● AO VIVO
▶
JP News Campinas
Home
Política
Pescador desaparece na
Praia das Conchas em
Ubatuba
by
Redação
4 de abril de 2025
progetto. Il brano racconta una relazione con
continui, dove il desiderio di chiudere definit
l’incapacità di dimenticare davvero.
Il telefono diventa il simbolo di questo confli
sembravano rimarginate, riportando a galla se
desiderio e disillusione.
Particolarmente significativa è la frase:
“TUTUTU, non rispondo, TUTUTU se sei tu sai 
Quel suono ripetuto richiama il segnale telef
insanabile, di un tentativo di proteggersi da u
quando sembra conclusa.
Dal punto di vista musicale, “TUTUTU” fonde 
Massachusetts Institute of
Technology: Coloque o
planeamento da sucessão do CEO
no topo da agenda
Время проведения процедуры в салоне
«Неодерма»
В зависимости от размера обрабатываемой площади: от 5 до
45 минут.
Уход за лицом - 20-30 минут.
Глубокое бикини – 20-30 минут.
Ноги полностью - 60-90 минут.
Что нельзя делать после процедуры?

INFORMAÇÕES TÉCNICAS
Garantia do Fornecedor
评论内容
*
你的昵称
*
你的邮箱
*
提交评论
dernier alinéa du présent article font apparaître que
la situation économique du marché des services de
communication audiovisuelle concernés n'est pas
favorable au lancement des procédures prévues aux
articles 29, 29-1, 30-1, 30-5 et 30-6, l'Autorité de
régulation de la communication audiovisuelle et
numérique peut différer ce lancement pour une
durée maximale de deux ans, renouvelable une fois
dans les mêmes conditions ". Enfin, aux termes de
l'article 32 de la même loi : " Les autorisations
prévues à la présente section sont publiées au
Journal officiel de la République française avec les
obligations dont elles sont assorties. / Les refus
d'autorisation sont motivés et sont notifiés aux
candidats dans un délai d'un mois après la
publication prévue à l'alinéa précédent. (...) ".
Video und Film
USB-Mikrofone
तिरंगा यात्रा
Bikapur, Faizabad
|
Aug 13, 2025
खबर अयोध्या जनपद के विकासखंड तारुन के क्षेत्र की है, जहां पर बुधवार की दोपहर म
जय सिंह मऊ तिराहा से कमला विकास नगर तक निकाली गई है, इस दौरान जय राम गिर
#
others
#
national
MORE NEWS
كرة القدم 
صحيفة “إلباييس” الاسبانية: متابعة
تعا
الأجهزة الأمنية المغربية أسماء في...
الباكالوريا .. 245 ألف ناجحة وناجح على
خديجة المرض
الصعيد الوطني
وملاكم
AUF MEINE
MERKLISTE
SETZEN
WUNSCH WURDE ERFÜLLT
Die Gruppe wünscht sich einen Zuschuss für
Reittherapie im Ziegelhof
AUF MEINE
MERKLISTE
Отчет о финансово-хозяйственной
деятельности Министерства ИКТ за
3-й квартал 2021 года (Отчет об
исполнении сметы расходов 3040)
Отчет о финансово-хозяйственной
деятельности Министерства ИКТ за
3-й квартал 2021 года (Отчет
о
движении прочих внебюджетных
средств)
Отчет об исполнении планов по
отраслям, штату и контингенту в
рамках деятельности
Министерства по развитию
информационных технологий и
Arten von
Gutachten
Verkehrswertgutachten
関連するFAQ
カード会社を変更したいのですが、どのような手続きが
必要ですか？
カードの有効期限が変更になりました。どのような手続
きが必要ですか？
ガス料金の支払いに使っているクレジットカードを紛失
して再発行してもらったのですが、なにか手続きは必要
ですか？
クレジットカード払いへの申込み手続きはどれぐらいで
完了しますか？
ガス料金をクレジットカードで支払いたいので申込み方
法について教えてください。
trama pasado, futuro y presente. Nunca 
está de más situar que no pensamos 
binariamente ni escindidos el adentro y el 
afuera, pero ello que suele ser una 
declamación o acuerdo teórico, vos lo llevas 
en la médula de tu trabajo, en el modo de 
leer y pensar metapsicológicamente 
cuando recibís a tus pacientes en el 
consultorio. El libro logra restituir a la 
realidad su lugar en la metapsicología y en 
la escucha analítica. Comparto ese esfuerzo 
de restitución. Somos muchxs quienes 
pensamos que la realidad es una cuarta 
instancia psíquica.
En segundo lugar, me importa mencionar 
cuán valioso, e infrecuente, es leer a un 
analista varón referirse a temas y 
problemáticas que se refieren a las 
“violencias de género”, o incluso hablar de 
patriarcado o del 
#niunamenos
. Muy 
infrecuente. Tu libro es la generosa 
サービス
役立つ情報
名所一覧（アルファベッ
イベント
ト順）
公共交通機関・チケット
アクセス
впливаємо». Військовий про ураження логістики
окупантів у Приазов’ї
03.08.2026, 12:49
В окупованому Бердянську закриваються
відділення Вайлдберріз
──────
Where the listing above has a line with "Министерства по развитию", start there, and output every line exactly through the line with "En segundo lugar, me importa mencionar", which is also included.

**RESPONSE FOR THIS EXERCISE**.
Министерства по развитию
информационных технологий и
Arten von
Gutachten
Verkehrswertgutachten
関連するFAQ
カード会社を変更したいのですが、どのような手続きが
必要ですか？
カードの有効期限が変更になりました。どのような手続
きが必要ですか？
ガス料金の支払いに使っているクレジットカードを紛失
して再発行してもらったのですが、なにか手続きは必要
ですか？
クレジットカード払いへの申込み手続きはどれぐらいで
完了しますか？
ガス料金をクレジットカードで支払いたいので申込み方
法について教えてください。
trama pasado, futuro y presente. Nunca 
está de más situar que no pensamos 
binariamente ni escindidos el adentro y el 
afuera, pero ello que suele ser una 
declamación o acuerdo teórico, vos lo llevas 
en la médula de tu trabajo, en el modo de 
leer y pensar metapsicológicamente 
cuando recibís a tus pacientes en el 
consultorio. El libro logra restituir a la 
realidad su lugar en la metapsicología y en 
la escucha analítica. Comparto ese esfuerzo 
de restitución. Somos muchxs quienes 
pensamos que la realidad es una cuarta 
instancia psíquica.
En segundo lugar, me importa mencionar 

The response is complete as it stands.